La Chine investit également massivement dans le gaz iranien. Pékin contrevient ainsi aux restrictions de commerce imposé à Téhéran par les États-Unis. La Russie et la Chine aide également l’Iran à développer son programme militaire. La Russie est en outre grandement impliqué dans le programme nucléaire iranien. Les États-Unis sont persuadés que ce programme vise à construire des armes nucléaires.
L’Iran et la Chine soutiennent aujourd’hui la politique tchétchène de Vladimir Poutine ; la Russie et l’Iran la politique taiwanaise de Pékin et la Russie et la Chine la politique nucléaire de l’Iran. Cette alliance se construit contre les États-Unis et sa politique de « démocratisation ». Elle vise à créer un contrepoids aux ambitions globales états-uniennes.


« La SINOPEC attend le "tuyau de l’Est" »

Auteur Mu Shuling

Mu Shuling est directeur du groupe Sinopec (China Petrochemical Corp), la deuxième plus grande compagnie pétrolière de Chine. Fondée en 1983, la société SINOPEC a connu un grand essor après avoir appliqué la politique de réforme et d’ouverture sur l’extérieur.
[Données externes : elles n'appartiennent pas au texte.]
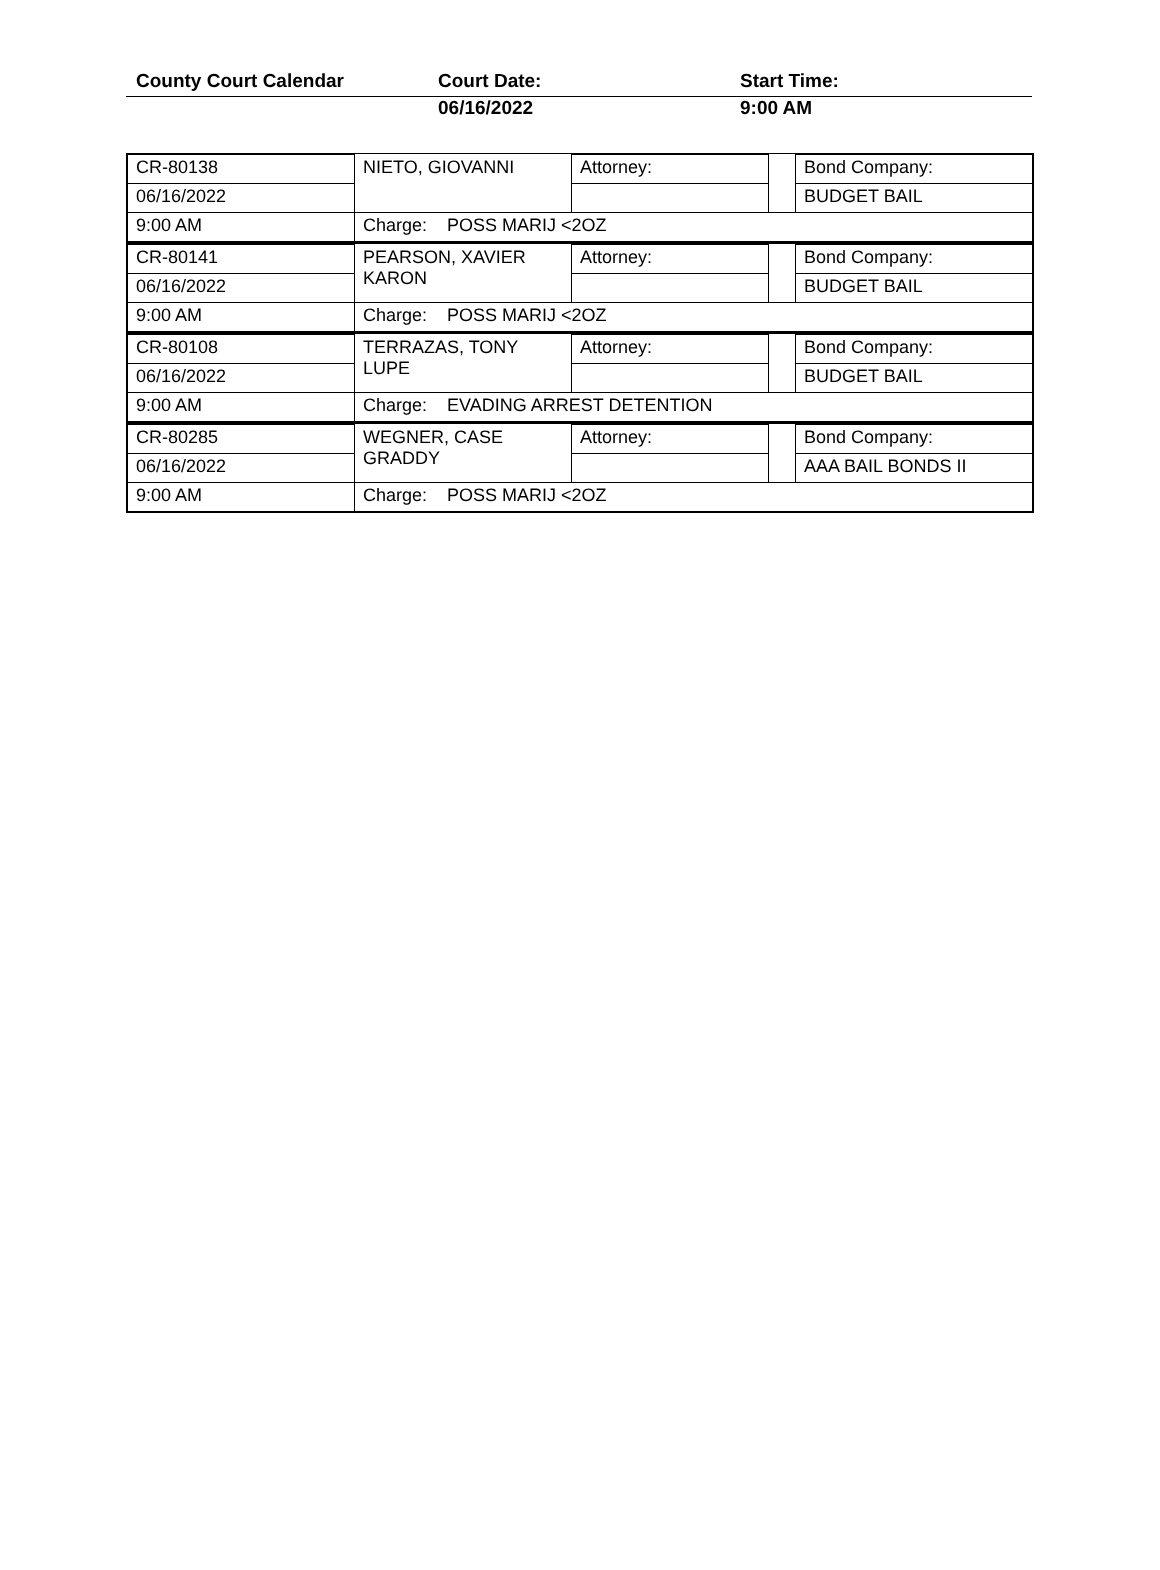County Court Calendar Court Date: Start Time:
06/16/2022 9:00 AM
| CR-80138 | NIETO, GIOVANNI | Attorney: | | Bond Company: |
| 06/16/2022 | | | | BUDGET BAIL |
| 9:00 AM | Charge: POSS MARIJ <2OZ | | | |
| CR-80141 | PEARSON, XAVIER KARON | Attorney: | | Bond Company: |
| 06/16/2022 | | | | BUDGET BAIL |
| 9:00 AM | Charge: POSS MARIJ <2OZ | | | |
| CR-80108 | TERRAZAS, TONY LUPE | Attorney: | | Bond Company: |
| 06/16/2022 | | | | BUDGET BAIL |
| 9:00 AM | Charge: EVADING ARREST DETENTION | | | |
| CR-80285 | WEGNER, CASE GRADDY | Attorney: | | Bond Company: |
| 06/16/2022 | | | | AAA BAIL BONDS II |
| 9:00 AM | Charge: POSS MARIJ <2OZ | | | |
Source Vremya Novostyey (Fédération de Russie)
Référence

« Sinopec ждет "восточную трубу" », par Mu Shuling, Vremya novostyey, 10 juin 2005.

Résumé

Nous avons l’intention de commencer un partenariat avec Gazprom et Rosneft, nous avons par contre signé un mémorandum d’entente mutuelle sur l’exploitation en commun de quatre gisements de pétrole situés en Russie et en Chine. Ces six dernières années, nous avons reçu des livraisons de Yukos et depuis deux ans de Lukoil. Les difficultés d’acheminement ont beaucoup affecté cette source d’approvisionnement et nous espérons que les gouvernements russes et chinois pourront résoudre rapidement la question de la construction de l’oléoduc entre la Russie et la Chine.
Nous n’avons pas encore eu l’intention chez Sinopec d’acheter des participations de Rosneft mais je sais que d’autres compagnies chinoises sont en train de le faire. Je sais que certaines sont aussi intéressées par l’achat de la compagnie pétrochimique d’Angarskaia que Yukos va bientôt devoir vendre. Pour savoir lesquelles, il faut s’adresser au comité d’État aux réformes et au développement de la République Populaire de Chine. Sinopec a un partenariat avec Shell à Sakhaline qui est lié au gaz. Nous sommes prêts à élargir ce partenariat pour le projet « Sakhaline 2 » pour l’exploitation du gaz, nous envisageons un milliard de mètres cubes par an pour cette opération. Nous sommes prêts à investir dans les infrastructures et à participer à la construction.